Bioelectromagnetics
- Discipline: Medicine
- Language: English
- Edited by: James C. Lin

Publication details
- History: 1980–present
- Publisher: Wiley-Liss (United States)
- Frequency: 8/year
- Impact factor: 1.2 (2024)

Standard abbreviations
- ISO 4: Bioelectromagnetics

Indexing
- CODEN: BLCTDO
- ISSN: 0197-8462 (print) 1521-186X (web)
- OCLC no.: 06152871

Links
- Journal homepage;

= Bioelectromagnetics (journal) =

Bioelectromagnetics is a peer-reviewed scientific journal published by Wiley-Liss that specializes in articles about the biological effects from and applications of electromagnetic fields in biology and medicine. It is the official journal of the Bioelectromagnetics Society, the European Bioelectromagnetics Association, and the Society for Physical Regulation in Biology and Medicine.

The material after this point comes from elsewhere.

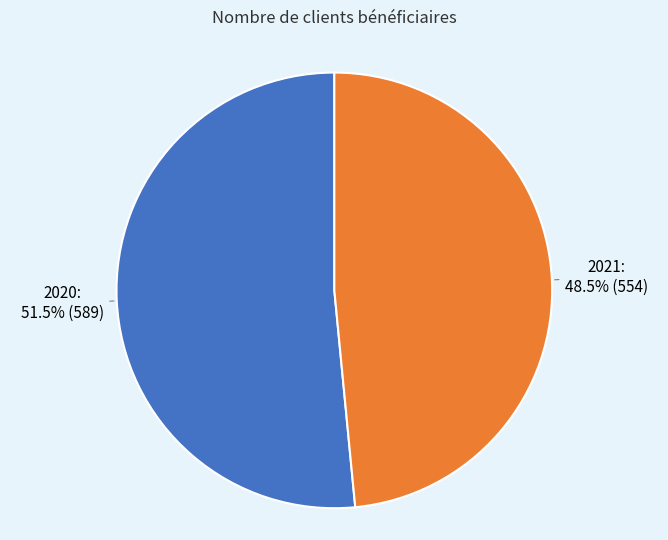

Is there any slice that represents more than half of the pie?

Yes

==Abstracting and indexing==
The journal is abstracted and indexed in:
- Biological Abstracts
- BIOSIS Previews
- Current Contents/Life Sciences
- EBSCO databases
- Ei Compendex
- Inspec
- ProQuest databases
- Science Citation Index Expanded
- Scopus

According to the Journal Citation Reports, the journal has a 2024 impact factor of 1.2.